The required answer is an exact copy of the records below, without pictures.

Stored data
************
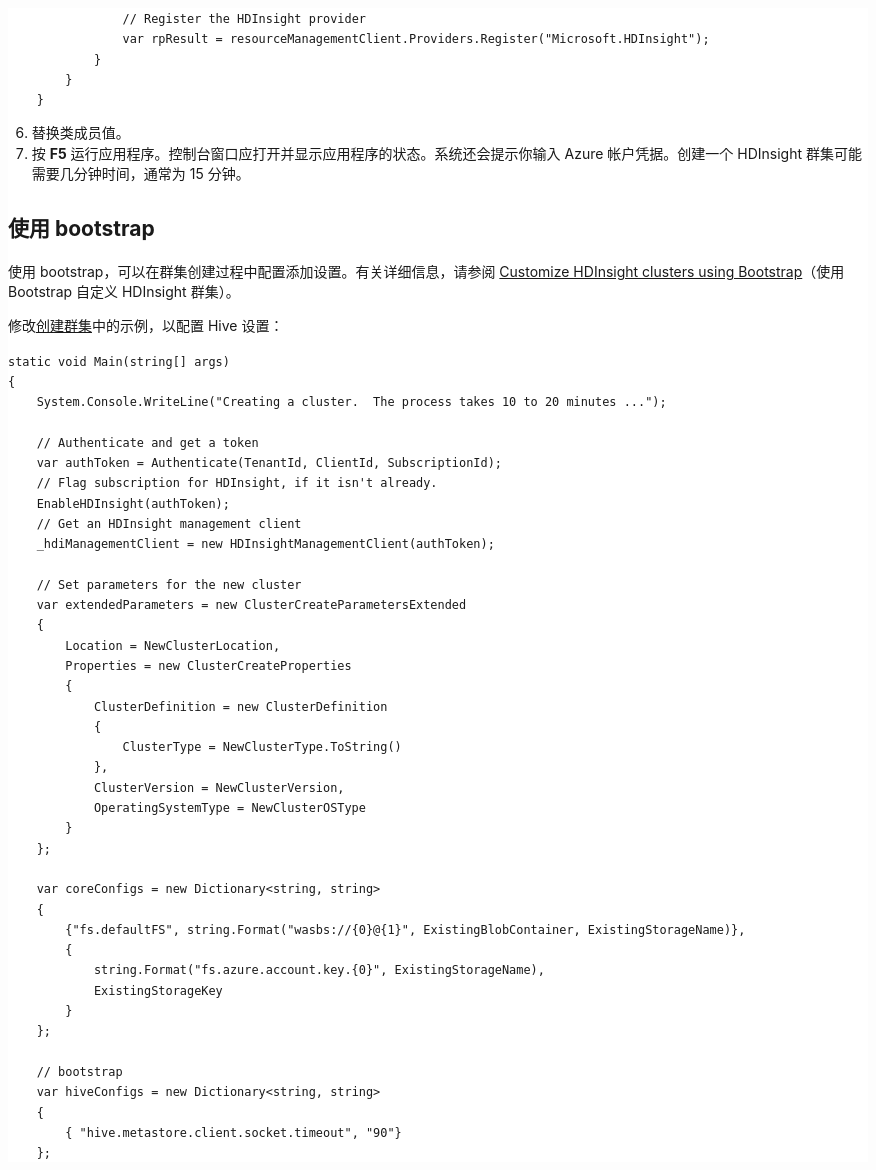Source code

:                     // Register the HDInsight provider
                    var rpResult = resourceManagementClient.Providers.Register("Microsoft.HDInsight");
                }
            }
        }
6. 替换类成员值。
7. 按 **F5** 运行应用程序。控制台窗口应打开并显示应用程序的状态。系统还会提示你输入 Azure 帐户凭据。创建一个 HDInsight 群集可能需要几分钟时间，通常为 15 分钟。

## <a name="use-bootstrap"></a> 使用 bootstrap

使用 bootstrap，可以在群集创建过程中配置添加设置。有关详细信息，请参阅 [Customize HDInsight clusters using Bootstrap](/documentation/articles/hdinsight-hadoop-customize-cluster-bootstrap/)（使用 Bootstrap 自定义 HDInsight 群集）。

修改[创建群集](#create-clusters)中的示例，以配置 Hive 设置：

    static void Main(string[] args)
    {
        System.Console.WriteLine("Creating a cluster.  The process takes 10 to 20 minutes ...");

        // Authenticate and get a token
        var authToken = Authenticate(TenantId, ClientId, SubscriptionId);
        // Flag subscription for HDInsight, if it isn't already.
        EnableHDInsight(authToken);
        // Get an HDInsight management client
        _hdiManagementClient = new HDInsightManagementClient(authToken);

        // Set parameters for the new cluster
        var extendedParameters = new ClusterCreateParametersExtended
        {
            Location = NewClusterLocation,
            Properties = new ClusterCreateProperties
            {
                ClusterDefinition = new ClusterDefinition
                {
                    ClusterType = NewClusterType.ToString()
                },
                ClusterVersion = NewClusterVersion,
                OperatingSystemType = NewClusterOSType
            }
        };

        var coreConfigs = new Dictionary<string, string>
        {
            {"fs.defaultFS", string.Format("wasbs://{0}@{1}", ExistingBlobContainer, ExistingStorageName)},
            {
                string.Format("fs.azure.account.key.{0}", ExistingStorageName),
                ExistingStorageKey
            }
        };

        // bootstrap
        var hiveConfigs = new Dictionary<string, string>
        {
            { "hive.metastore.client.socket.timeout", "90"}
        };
************
*Output for this task*:
Source code

:                     // Register the HDInsight provider
                    var rpResult = resourceManagementClient.Providers.Register("Microsoft.HDInsight");
                }
            }
        }
6. 替换类成员值。
7. 按 **F5** 运行应用程序。控制台窗口应打开并显示应用程序的状态。系统还会提示你输入 Azure 帐户凭据。创建一个 HDInsight 群集可能需要几分钟时间，通常为 15 分钟。

## <a name="use-bootstrap"></a> 使用 bootstrap

使用 bootstrap，可以在群集创建过程中配置添加设置。有关详细信息，请参阅 [Customize HDInsight clusters using Bootstrap](/documentation/articles/hdinsight-hadoop-customize-cluster-bootstrap/)（使用 Bootstrap 自定义 HDInsight 群集）。

修改[创建群集](#create-clusters)中的示例，以配置 Hive 设置：

    static void Main(string[] args)
    {
        System.Console.WriteLine("Creating a cluster.  The process takes 10 to 20 minutes ...");

        // Authenticate and get a token
        var authToken = Authenticate(TenantId, ClientId, SubscriptionId);
        // Flag subscription for HDInsight, if it isn't already.
        EnableHDInsight(authToken);
        // Get an HDInsight management client
        _hdiManagementClient = new HDInsightManagementClient(authToken);

        // Set parameters for the new cluster
        var extendedParameters = new ClusterCreateParametersExtended
        {
            Location = NewClusterLocation,
            Properties = new ClusterCreateProperties
            {
                ClusterDefinition = new ClusterDefinition
                {
                    ClusterType = NewClusterType.ToString()
                },
                ClusterVersion = NewClusterVersion,
                OperatingSystemType = NewClusterOSType
            }
        };

        var coreConfigs = new Dictionary<string, string>
        {
            {"fs.defaultFS", string.Format("wasbs://{0}@{1}", ExistingBlobContainer, ExistingStorageName)},
            {
                string.Format("fs.azure.account.key.{0}", ExistingStorageName),
                ExistingStorageKey
            }
        };

        // bootstrap
        var hiveConfigs = new Dictionary<string, string>
        {
            { "hive.metastore.client.socket.timeout", "90"}
        };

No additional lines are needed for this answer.